Compte tenu de la nature et de l'importance de ses fonctions, les informations auxquelles le salarié aura accès et qui l'amènent à connaître la politique commerciale de l'entreprise, ses conditions tarifaires, ses projets de développement, ainsi que ses fichiers clients et intérimaires, mais également en raison du marché hautement concurrentiel sur lequel intervient l'employeur, le salarié s'interdit en cas de cessation du présent contrat, quelle qu'en soit la cause :
- d'entrer en qualité de salarié au service d'une entreprise ayant des activités identiques ou similaires à celles de l'employeur, en particulier les entreprises dont l'activité se rapporte sous une forme ou une autre à la mise à disposition de personnel dont notamment le travail intérimaire et ainsi pouvait concurrencer la société ;
- d'exploiter une entreprise personnelle active dans le même secteur d'activité que celui de l'employeur, à savoir la mise à disposition de personnel dont le travail intérimaire,
- de s'intéresser directement à titre personnel ou indirectement par personne interposée et sous quelque forme que ce soit à une entreprise dont l'activité se rapporte sous une forme ou une autre à la mise à disposition de personnel dont notamment le travail intérimaire.

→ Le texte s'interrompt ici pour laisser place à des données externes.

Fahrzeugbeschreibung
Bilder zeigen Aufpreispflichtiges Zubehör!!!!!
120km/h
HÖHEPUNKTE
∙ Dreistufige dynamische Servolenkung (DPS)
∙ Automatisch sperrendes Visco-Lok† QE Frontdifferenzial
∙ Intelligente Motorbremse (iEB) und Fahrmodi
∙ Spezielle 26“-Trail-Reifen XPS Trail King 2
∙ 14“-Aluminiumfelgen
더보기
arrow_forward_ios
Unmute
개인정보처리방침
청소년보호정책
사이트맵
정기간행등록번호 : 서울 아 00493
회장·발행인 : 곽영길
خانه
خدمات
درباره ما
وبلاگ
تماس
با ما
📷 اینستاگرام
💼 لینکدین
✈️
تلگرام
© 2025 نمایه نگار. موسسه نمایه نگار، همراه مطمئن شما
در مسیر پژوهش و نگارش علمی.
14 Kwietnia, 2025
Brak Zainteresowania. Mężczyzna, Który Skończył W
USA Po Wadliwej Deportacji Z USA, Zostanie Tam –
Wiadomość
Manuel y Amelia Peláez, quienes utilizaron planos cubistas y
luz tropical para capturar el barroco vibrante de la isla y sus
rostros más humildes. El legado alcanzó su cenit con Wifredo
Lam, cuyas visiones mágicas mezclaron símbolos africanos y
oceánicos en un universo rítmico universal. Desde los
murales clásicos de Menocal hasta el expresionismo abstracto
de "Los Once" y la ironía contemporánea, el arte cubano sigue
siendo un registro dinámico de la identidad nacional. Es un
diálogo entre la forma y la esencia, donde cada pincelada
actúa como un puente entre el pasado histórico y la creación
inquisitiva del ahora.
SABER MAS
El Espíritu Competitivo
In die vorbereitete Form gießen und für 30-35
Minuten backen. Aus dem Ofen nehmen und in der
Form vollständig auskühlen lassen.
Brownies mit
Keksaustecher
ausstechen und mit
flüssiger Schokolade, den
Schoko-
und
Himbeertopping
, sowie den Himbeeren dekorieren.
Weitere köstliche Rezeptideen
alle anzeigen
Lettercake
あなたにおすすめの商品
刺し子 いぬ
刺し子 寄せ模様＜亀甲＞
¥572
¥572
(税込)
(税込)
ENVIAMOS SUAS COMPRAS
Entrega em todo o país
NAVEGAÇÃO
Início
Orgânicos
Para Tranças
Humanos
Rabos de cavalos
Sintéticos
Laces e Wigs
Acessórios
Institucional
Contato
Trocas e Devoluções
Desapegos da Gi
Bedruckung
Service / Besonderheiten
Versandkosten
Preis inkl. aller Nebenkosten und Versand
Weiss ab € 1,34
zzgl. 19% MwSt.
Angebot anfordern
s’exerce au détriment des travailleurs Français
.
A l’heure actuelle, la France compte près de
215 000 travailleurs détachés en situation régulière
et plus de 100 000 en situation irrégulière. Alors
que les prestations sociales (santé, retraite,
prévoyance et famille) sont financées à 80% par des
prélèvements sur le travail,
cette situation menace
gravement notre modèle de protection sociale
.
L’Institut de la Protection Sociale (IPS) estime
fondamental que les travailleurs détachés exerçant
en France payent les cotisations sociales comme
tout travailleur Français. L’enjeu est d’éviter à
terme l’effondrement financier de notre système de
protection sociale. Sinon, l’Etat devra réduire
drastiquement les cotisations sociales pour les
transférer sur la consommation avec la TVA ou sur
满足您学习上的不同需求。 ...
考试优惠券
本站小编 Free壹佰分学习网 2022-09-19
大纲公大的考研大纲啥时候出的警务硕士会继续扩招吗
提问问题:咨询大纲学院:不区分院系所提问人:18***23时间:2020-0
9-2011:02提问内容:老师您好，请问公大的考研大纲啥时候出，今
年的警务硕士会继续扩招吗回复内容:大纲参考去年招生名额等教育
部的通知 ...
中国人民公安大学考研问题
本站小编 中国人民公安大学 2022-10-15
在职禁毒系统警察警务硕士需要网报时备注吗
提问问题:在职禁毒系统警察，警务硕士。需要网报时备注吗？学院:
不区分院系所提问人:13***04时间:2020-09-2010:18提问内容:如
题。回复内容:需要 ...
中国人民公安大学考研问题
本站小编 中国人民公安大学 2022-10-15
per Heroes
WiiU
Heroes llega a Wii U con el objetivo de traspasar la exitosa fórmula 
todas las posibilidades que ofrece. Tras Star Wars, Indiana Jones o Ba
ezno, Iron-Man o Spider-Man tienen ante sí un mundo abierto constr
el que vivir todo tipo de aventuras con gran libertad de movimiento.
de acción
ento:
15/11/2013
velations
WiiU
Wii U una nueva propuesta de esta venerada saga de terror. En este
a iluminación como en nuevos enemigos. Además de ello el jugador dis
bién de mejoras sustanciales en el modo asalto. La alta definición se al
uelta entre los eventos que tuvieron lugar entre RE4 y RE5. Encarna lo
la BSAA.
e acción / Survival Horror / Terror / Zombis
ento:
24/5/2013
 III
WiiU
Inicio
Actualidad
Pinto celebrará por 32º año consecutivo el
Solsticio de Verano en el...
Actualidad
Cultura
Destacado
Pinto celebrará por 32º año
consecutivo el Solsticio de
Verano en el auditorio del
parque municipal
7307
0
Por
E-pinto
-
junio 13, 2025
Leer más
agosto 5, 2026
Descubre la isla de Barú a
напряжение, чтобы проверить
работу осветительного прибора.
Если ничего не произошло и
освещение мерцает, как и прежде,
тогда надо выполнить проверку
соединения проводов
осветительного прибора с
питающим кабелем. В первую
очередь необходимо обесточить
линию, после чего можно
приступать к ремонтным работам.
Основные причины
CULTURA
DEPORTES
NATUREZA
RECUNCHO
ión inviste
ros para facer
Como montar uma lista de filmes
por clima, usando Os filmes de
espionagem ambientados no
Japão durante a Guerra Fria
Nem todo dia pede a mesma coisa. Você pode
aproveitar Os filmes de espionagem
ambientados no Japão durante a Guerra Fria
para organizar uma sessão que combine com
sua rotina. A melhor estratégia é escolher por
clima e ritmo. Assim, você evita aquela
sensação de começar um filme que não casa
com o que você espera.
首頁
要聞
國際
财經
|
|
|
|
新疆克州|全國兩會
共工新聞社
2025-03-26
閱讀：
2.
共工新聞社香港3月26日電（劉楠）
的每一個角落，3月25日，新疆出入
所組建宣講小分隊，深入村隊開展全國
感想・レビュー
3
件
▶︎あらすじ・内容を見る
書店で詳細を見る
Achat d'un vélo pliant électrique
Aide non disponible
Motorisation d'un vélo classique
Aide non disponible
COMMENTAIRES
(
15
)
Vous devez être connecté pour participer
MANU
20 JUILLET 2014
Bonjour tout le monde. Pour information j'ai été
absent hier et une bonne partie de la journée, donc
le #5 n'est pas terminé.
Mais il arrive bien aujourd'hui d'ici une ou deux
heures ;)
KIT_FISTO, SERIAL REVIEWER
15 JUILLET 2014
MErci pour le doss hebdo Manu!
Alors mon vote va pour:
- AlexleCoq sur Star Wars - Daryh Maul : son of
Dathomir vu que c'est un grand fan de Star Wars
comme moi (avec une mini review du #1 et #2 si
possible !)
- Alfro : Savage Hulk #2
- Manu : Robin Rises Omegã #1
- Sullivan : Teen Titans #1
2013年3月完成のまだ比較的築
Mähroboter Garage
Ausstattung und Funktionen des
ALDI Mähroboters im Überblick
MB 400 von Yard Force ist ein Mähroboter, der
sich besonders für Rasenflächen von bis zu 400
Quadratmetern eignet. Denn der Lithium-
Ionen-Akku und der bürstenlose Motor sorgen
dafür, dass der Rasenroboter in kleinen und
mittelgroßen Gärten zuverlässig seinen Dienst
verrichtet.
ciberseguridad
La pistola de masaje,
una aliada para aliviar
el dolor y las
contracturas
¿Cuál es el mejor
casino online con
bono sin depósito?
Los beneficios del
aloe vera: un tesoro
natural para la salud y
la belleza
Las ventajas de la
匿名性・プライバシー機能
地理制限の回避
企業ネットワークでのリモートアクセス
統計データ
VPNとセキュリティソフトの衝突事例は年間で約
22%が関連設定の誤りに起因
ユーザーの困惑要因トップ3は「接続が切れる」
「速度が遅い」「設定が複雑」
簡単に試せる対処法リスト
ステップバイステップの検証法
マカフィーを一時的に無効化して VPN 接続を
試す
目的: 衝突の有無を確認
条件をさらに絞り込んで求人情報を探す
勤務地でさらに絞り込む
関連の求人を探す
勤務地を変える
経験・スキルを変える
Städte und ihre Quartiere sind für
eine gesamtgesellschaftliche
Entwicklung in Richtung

Cette interdiction s'applique pendant une durée de 12 mois après la fin du contrat de travail ou après le départ effectif de l'entreprise du salarié en cas de dispense d'exécution du préavis.
Elle couvre le(s) territoire(s) géographique suivant(s) :
- Grand-Duché de Luxembourg ainsi que les départements français frontaliers 57 ([Localité 7]) ' 54 ([Localité 5]) ' 55 ([Localité 6]) ' 67 ([Localité 3]).
L'employeur pourra renoncer unilatéralement et à tout moment pendant la durée de l'engagement de non-concurrence à l'application totale ou partielle de cette clause.
En contrepartie de l'interdiction d'exercer une activité salariée aux services d'une entreprise ayant des activités identiques ou similaires à celles de l'employeur, le salarié percevra pendant la durée d'application de son engagement de non-concurrence, une indemnité mensuelle brute d'un montant égal à 30% de la moyenne mensuelle de sa rémunération au cours des 3 derniers mois de présence dans l'entreprise.
Le non-respect par le salarié de l'interdiction d'exercer une activité salariée aux services d'une entreprise ayant des activités identiques ou similaires à celles de l'employeur, exposerait ce dernier à :
- la perte de la contrepartie financière définie au présent contrat, mais également au remboursement de la contrepartie d'ores et déjà versée depuis la violation de l'obligation de non-concurrence,
- au paiement d'une pénalité forfaitaire égale à la rémunération des 12 derniers mois d'activité,
- des dommages et intérêts que l'employeur pourrait employer pour réparer le préjudice subi.''
Mme [E] a démissionné de son emploi par courrier recommandé en date du 26 juin 2019, et par lettre en date du 4 juillet 2019 la société Proman 352 a dispensé la salariée d'effectuer son préavis tout en lui rappelant l'application et les termes de la clause de non concurrence.
Il est constant qu'à compter du 1er août 2019 Mme [E] a été embauchée en qualité d'assistante administrative par la société Staff Interim et rémunérée pour 40 heures hebdomadaires de travail à hauteur de 4 500 euros brut par mois à l'indice de 814,40 ainsi qu'une prime de treizième mois.